🤖 AI Summary
Large language models (LLMs) exhibit high sensitivity to semantic-preserving input perturbations—such as spelling errors and character transpositions—while existing prompting techniques struggle to simultaneously ensure robustness and task performance. To address this, we propose RoP (Robust Prompting), a two-stage prompting strategy: (1) diversity-driven adversarial perturbation generation coupled with self-correcting prompts for error detection and correction; and (2) dynamic construction of optimal reasoning-guidance prompts based on corrected inputs. RoP is the first prompting framework to decouple error correction from reasoning guidance into a synergistic, training-free design—requiring no fine-tuning or auxiliary models. Evaluated across arithmetic, commonsense, and logical reasoning benchmarks, RoP achieves an average accuracy gain of 23.6% over strong baselines.
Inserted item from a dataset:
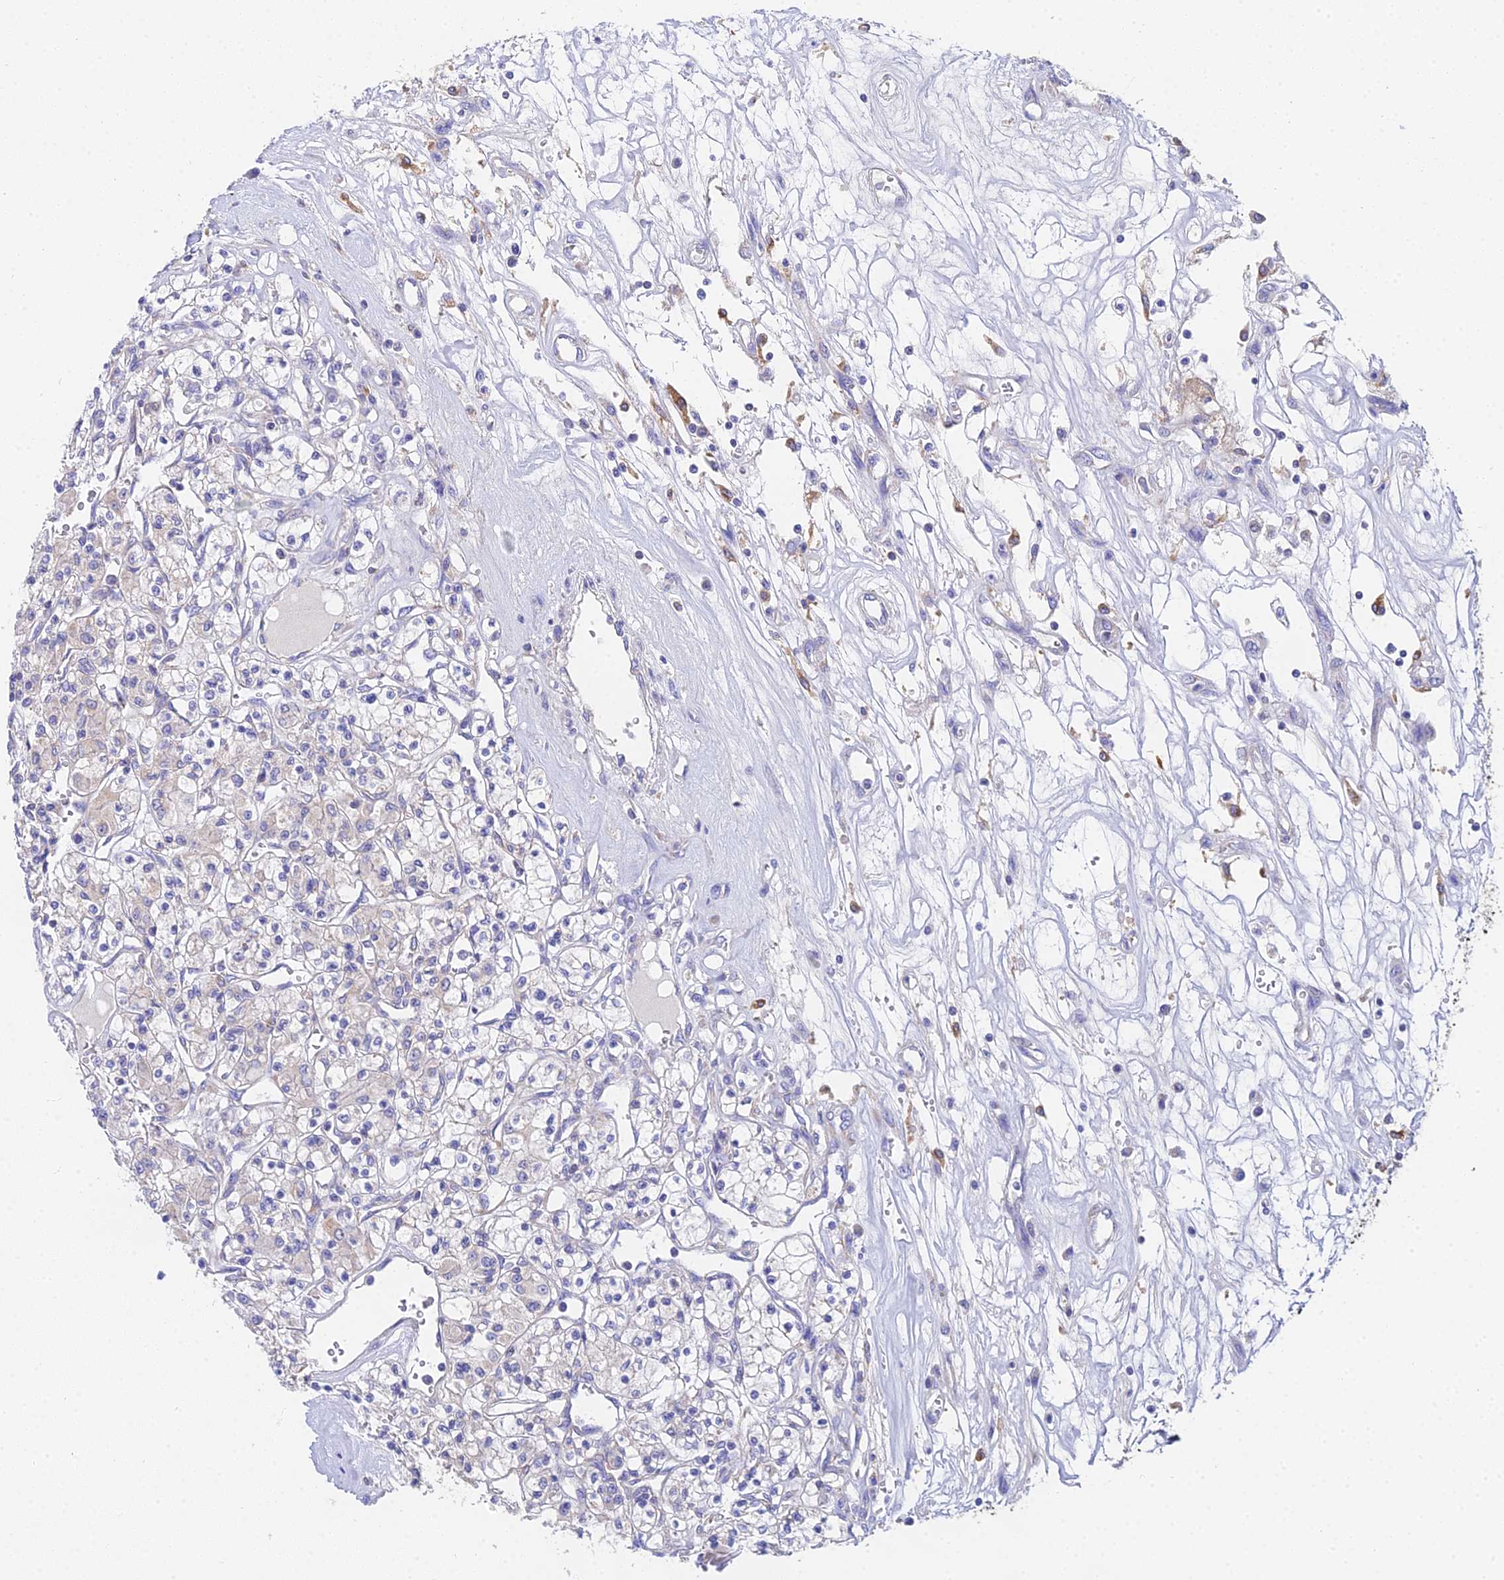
{"staining": {"intensity": "negative", "quantity": "none", "location": "none"}, "tissue": "renal cancer", "cell_type": "Tumor cells", "image_type": "cancer", "snomed": [{"axis": "morphology", "description": "Adenocarcinoma, NOS"}, {"axis": "topography", "description": "Kidney"}], "caption": "This photomicrograph is of renal cancer stained with immunohistochemistry to label a protein in brown with the nuclei are counter-stained blue. There is no staining in tumor cells.", "gene": "PPP2R2C", "patient": {"sex": "female", "age": 59}}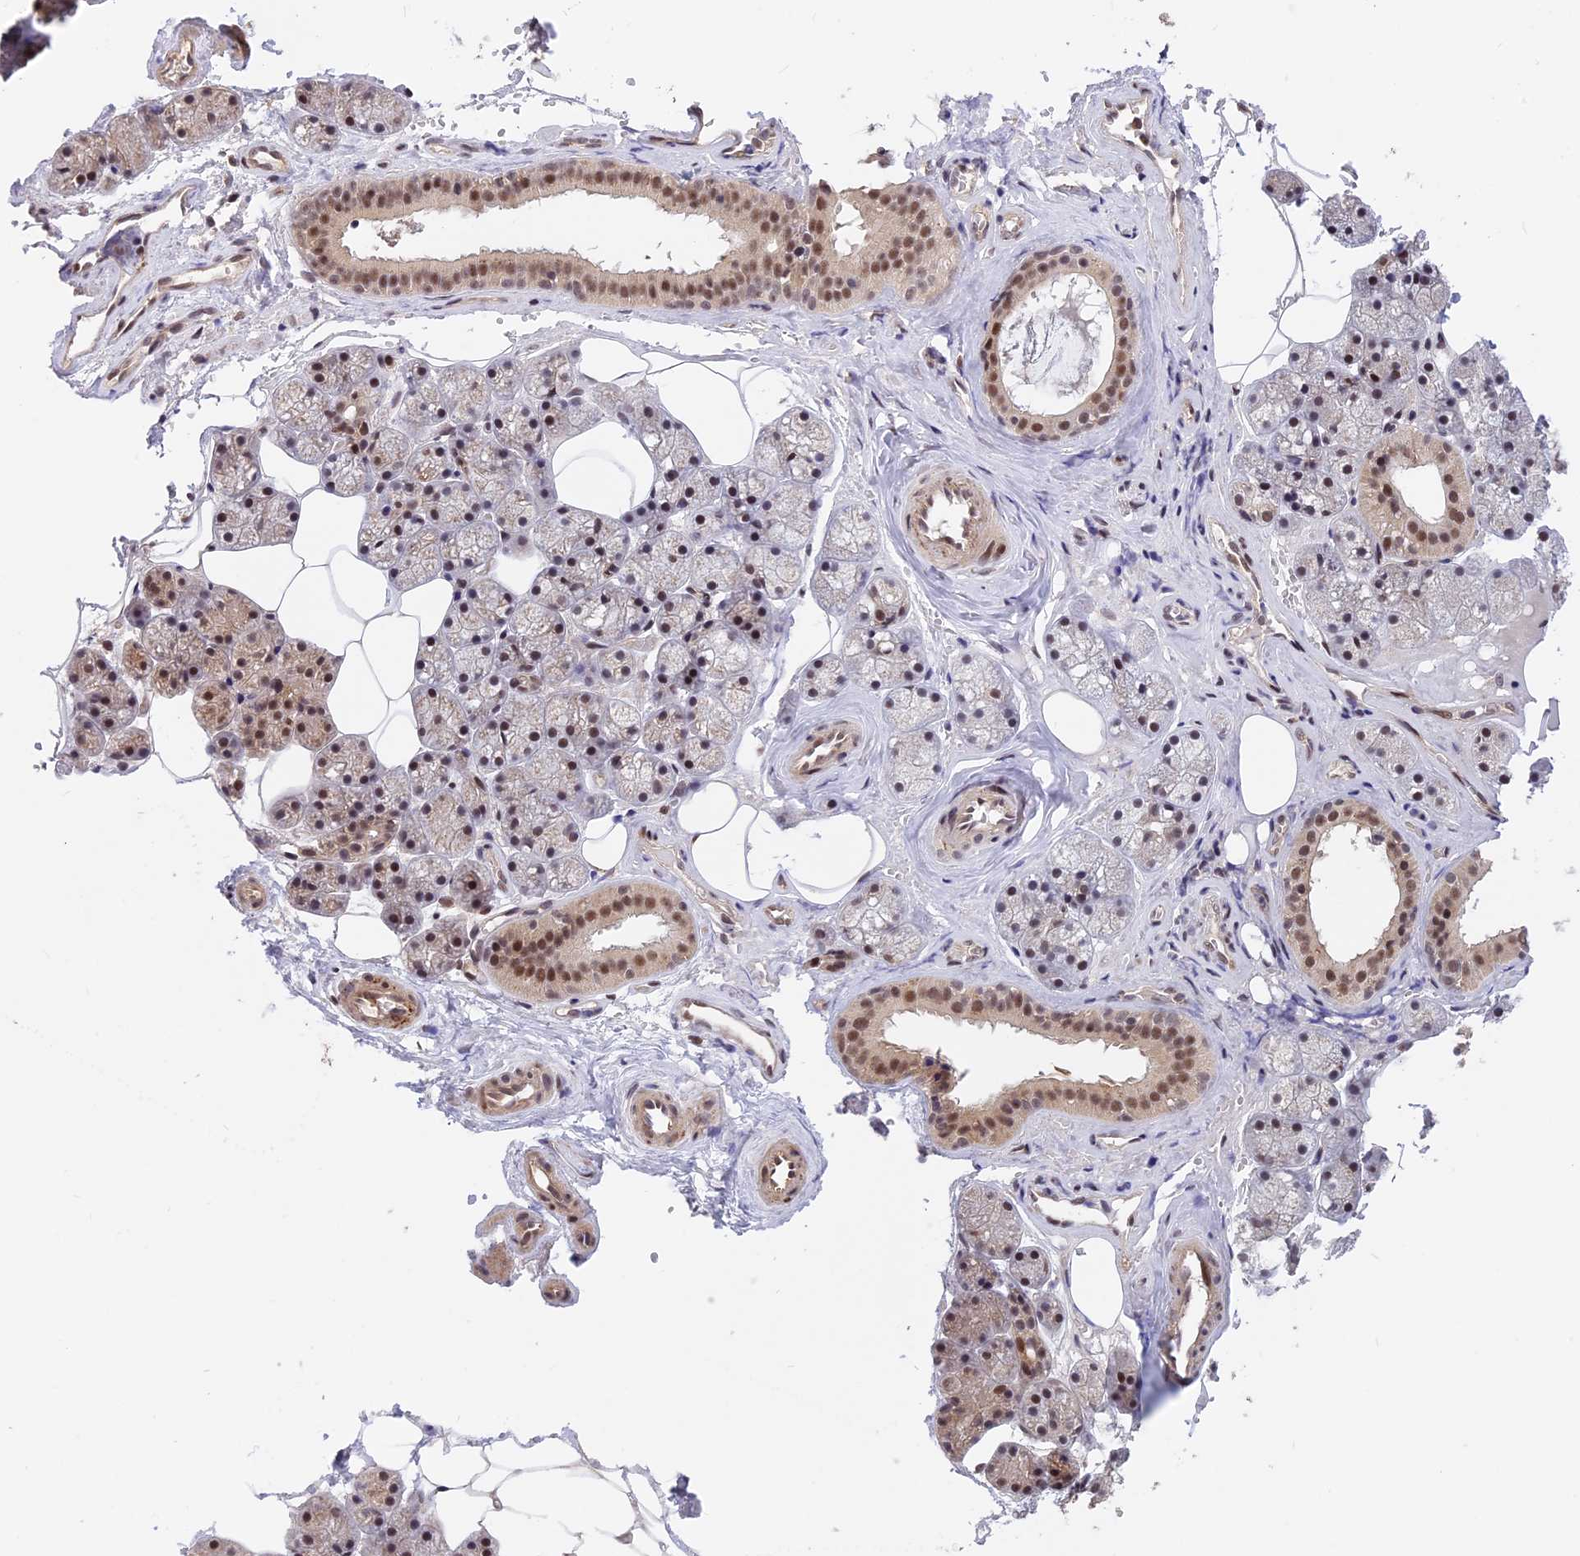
{"staining": {"intensity": "moderate", "quantity": ">75%", "location": "nuclear"}, "tissue": "salivary gland", "cell_type": "Glandular cells", "image_type": "normal", "snomed": [{"axis": "morphology", "description": "Normal tissue, NOS"}, {"axis": "topography", "description": "Salivary gland"}], "caption": "Immunohistochemical staining of normal human salivary gland exhibits medium levels of moderate nuclear staining in about >75% of glandular cells.", "gene": "POLR2C", "patient": {"sex": "male", "age": 62}}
Under typical perturbation attacks, it retains over 92% of original accuracy—a degradation of less than 3%—demonstrating substantial improvement in prompt-level robustness.
📝 Abstract
Large Language Models (LLMs) have demonstrated remarkable performance across various tasks by effectively utilizing a prompting strategy. However, they are highly sensitive to input perturbations, such as typographical errors or slight character order errors, which can substantially degrade their performance. Despite advances in prompting techniques, developing a prompting strategy that explicitly mitigates the negative impact of such perturbations remains an open challenge. To bridge this gap, we propose Robustness of Prompting (RoP), a novel prompting strategy specifically designed to enhance the robustness of LLMs. RoP consists of two stages: Error Correction and Guidance. In the Error Correction stage, RoP applies diverse perturbation methods to generate adversarial examples, which are then used to construct prompts that automatically correct input errors. In the Guidance stage, RoP generates an optimal guidance prompting based on the corrected input, steering the model toward more robust and accurate inferences. Through comprehensive experiments spanning arithmetic, commonsense, and logical reasoning tasks, we demonstrate that RoP significantly improves LLMs' robustness against adversarial perturbations. Notably, it maintains model accuracy with only minimal degradation compared to clean input scenarios, thereby establishing RoP as a practical and effective approach for enhancing LLM robustness in real-world applications.